Adds Seth Rogen, who not only voiced Sausage Party's main character but also co-wrote and co-produced the film with his creative partner Evan Goldberg: "We've never been this passionate about a film and we're thrilled to enter uncharted territory. It's rare you really get to break new ground, and we hope that people view it as a good thing for the medium." (Megan Ellison is another producer on the film.)

Sony's push for the film will launch with a Nov. 1 screening and cocktail party at Westwood's iPic Theater, with Rogen and one of the film's two directors, Conrad Vernon (the other is Greg Tiernan), in attendance. The guest list will include members of the Academy's short films and feature animation branch, members of the Hollywood Foreign Press Association (who determine Golden Globe nominees and winners), representatives of other guilds and press who cover the awards season.

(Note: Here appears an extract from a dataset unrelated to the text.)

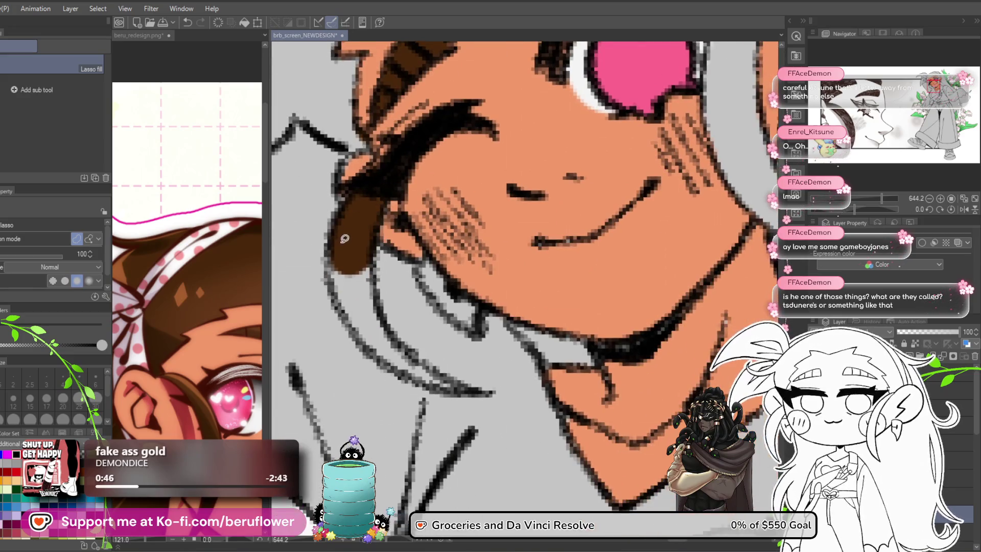
left_click_drag(383, 307, 363, 312)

In addition, the studio has slated numerous other targeted screenings and events, including a similar gathering in New York around the Thanksgiving break. It has lined up print and digital advertising in the trades and other publications that reach awards voters who get to cast an animation-related ballot. And Rogen will be hitting the campaign trail as well.

Sony also is sending out mailers, which will provide voters and tastemakers with screeners of the film and CDs featuring its original song "The Great Beyond" (music by eight-time Oscar winner Alan Menken, a Disney legend, and lyrics by Rogen, Goldberg, Kyle Hunter, Ariel Shaffir and Glenn Slater), which it also hopes will be recognized. (South Park: Bigger, Longer & Uncut, the 1999 film that was the highest-grossing R-rated animated release prior to Sausage Party, landed a best original song Oscar nom for "Blame Canada.")

Rogen, asked about the film's awards push, cracks, "We all want to meet Leonardo DiCaprio."